Entries shown section start

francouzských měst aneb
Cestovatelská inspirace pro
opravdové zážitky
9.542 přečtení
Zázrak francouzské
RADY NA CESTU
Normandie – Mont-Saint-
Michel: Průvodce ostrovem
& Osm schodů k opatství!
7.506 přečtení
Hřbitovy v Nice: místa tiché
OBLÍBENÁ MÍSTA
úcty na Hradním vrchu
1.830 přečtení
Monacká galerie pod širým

Entries shown section end
Entries shown section start

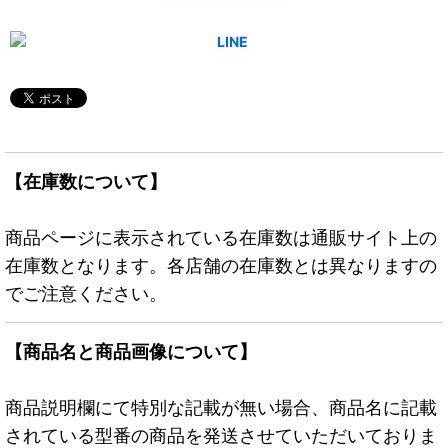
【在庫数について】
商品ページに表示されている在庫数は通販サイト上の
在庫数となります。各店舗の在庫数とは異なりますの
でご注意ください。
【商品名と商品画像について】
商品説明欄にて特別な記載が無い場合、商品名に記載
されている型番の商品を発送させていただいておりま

Entries shown section end
Entries shown section start

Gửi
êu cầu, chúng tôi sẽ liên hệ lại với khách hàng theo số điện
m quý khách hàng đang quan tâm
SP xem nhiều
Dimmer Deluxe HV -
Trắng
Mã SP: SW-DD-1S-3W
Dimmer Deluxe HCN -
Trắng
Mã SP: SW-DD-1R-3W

Entries shown section end

▶ [About this exercise]:
Return only the lines between the one holding "francouzských měst aneb" and the one holding "Monacká galerie pod širým", inclusive, exactly as they appear above.

▶ [Answer]:
francouzských měst aneb
Cestovatelská inspirace pro
opravdové zážitky
9.542 přečtení
Zázrak francouzské
RADY NA CESTU
Normandie – Mont-Saint-
Michel: Průvodce ostrovem
& Osm schodů k opatství!
7.506 přečtení
Hřbitovy v Nice: místa tiché
OBLÍBENÁ MÍSTA
úcty na Hradním vrchu
1.830 přečtení
Monacká galerie pod širým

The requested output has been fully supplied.